Now, I would like to note that one of my DD coils is about the same size as your test coil and I get greater depth capabilities on a can than you are presently getting. In fact, my distances are in the 30" to 36" range and this is with less than a 50 usec on time.
I am only using 12 V and way less than 1 amp of current to accomplish this. So, as you can tell, there is more to fine tuning a PI than just increasing the current into the coil.
I am mentioning this because I am just trying to point out that there are many aspects that have to be looked at besides just increasing the current if you are looking for more depth. I for one, began reducing the time before the sample is taken, this really helps more than some people realize. I also concentrated on noise reduction and am still working greatly on that one.
From your questions, I would have to guess that you have about the same knowledge as I had when I first got started trying to build a PI. It is fun, yet frustrating because there are more unknowns than what is known, which makes decision making very difficult. I will also openly admit that today, I am no where close to having the knowledge of Eric on PI's, so I am not the most knowledgeable in answering all your questions. However, my knowledge has increased to the point that I am more confident in my statements.
When I started trying to increase depth capabilities, I first tried increasing the current in the coil, much like you. I found this led to other problems, so that is why I began to look at the delay factor more closely as well as reducing the noise. As a result, I have been able to stretch the depth capabilities considerably with the same current.
If I had to make a recommendation, I would recommend you maximize the depth using a 12V battery, and then slowly bring up the voltage if you still feel this is necessary. However, before increasing the battery voltage, I would experiment with the delay time to find the optimum point.
Do you have a scope so you can look at all the signals? This really helps. BTW, is your PI a personal design?
Finally, the speculation. The selection of the number of turns and the wire size for the coil is normally determined by the first selecting the desired inductance and then the current to be drawn. So, to answer your question about increasing the wire size, number of turns, etc, you have to know a lot of other factors. All of this will affect the minimum allowable delay time you will be able to use and this is very important. My guess is that if you alter the number of turns or wire size, you will see a change in depth capabilities, but more than likely this will be the result of the secondary effects and not just because of the power applied.

» Data to examine

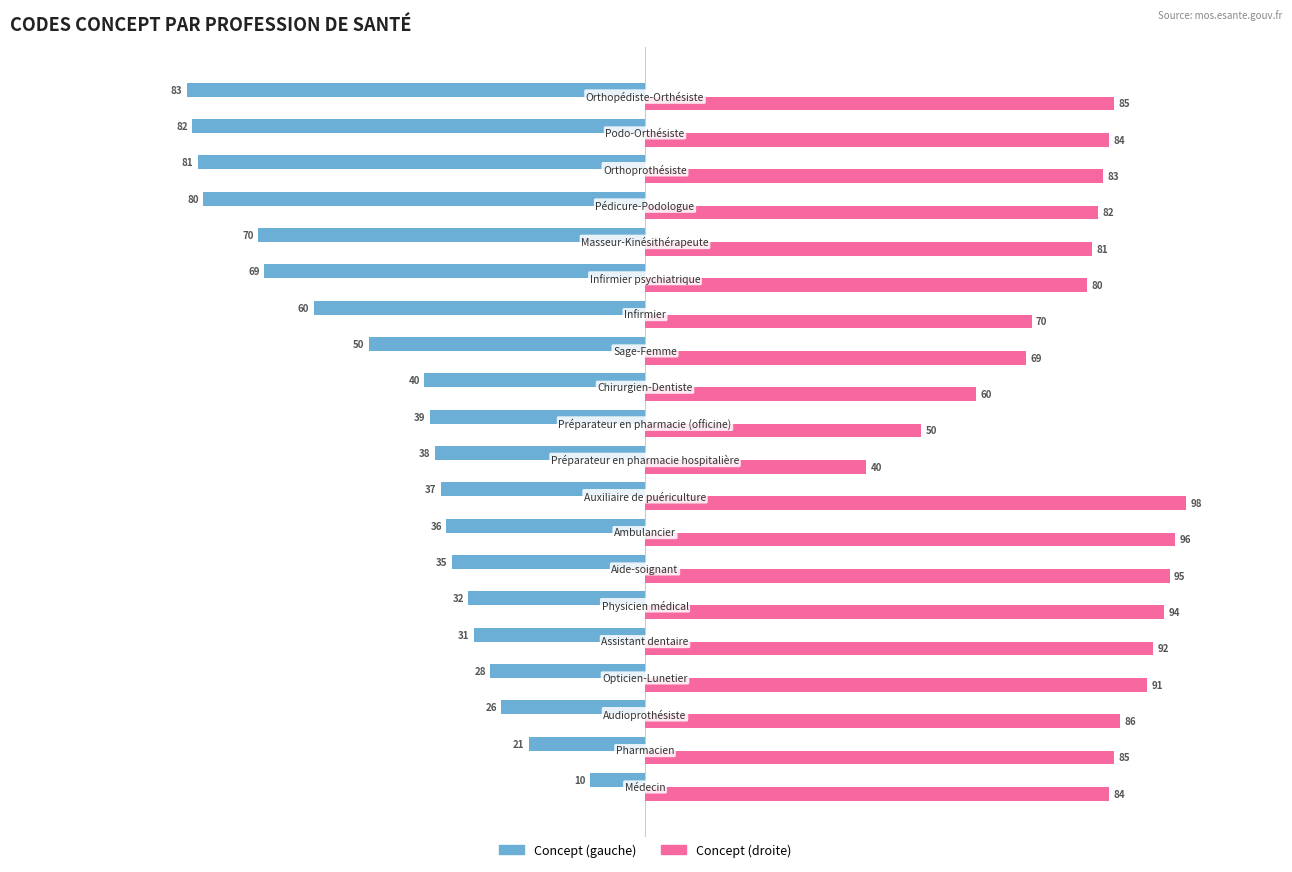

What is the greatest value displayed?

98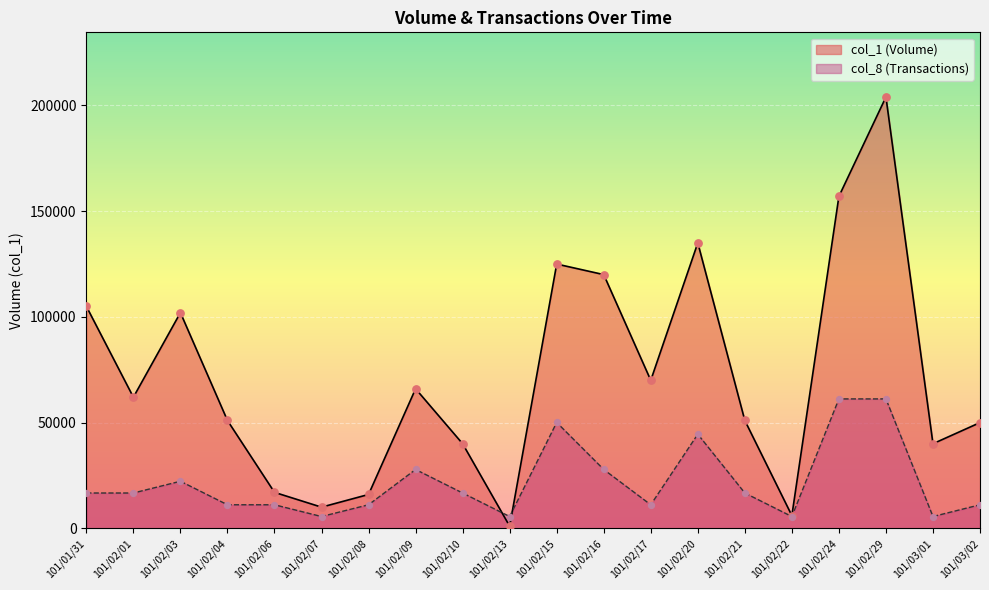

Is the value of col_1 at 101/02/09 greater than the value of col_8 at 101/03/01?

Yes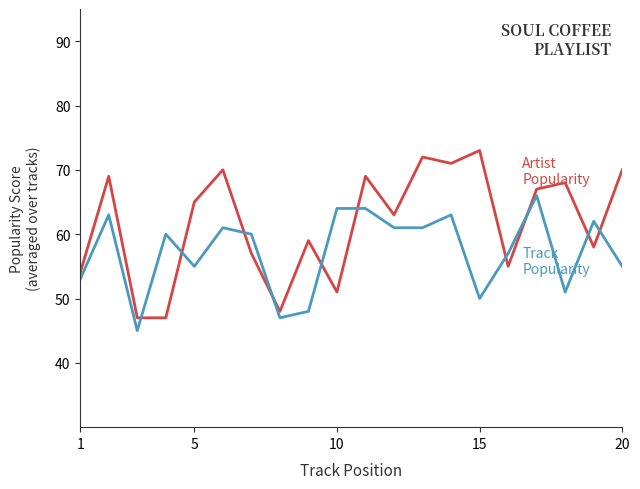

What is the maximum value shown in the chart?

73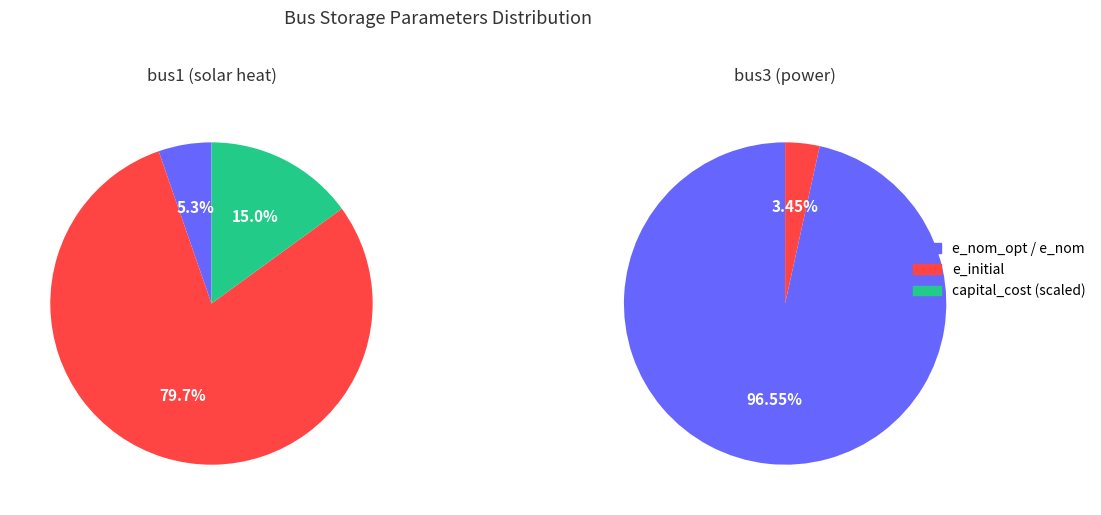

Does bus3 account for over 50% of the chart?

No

» Problem description
Do these statements agree with the forum post on detector depth? Answer each with yes or no and quote the deciding words. 1. The writer uses less than 1 amp of current. 2. The writer advises raising the battery voltage before trying different delay times. 3. The writer claims to know more about PIs than Eric.

» Exercise output
1. Yes: "way less than 1 amp of current"
2. No: "before increasing the battery voltage, I would experiment with the delay time to find the optimum point"
3. No: "I am no where close to having the knowledge of Eric on PI's"